#### Exercise directions:
Word for word, give again the lines of the material below, from the one holding "background:linear-gradient(180deg,#eef9fe 0%,#d3ecf7 55%,#c3e5f2" to the last, with nothing added.

#### Material for this task:

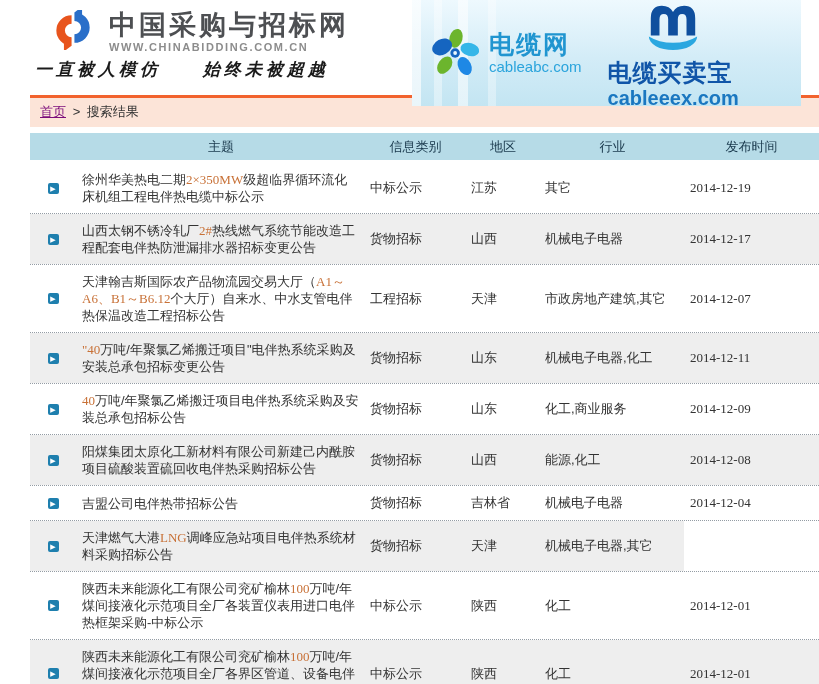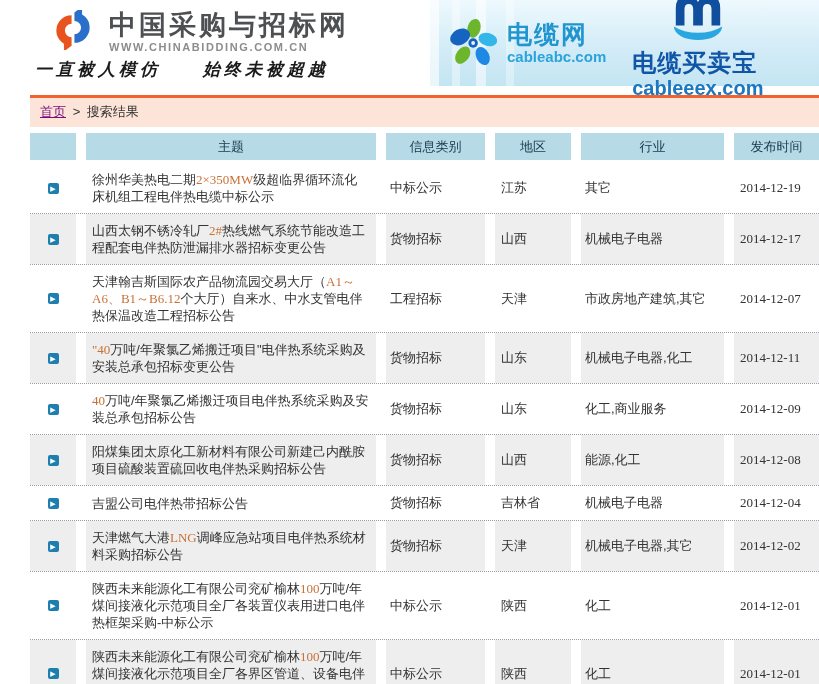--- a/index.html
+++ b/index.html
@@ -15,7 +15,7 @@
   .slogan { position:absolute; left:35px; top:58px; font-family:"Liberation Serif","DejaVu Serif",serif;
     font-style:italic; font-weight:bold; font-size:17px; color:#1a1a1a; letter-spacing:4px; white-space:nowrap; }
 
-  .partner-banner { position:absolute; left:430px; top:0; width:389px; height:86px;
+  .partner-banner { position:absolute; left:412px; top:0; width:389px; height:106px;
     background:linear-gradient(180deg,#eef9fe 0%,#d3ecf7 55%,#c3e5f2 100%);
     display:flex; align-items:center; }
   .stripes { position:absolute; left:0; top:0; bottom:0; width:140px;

#### Your solution:
     background:linear-gradient(180deg,#eef9fe 0%,#d3ecf7 55%,#c3e5f2 100%);
     display:flex; align-items:center; }
   .stripes { position:absolute; left:0; top:0; bottom:0; width:140px;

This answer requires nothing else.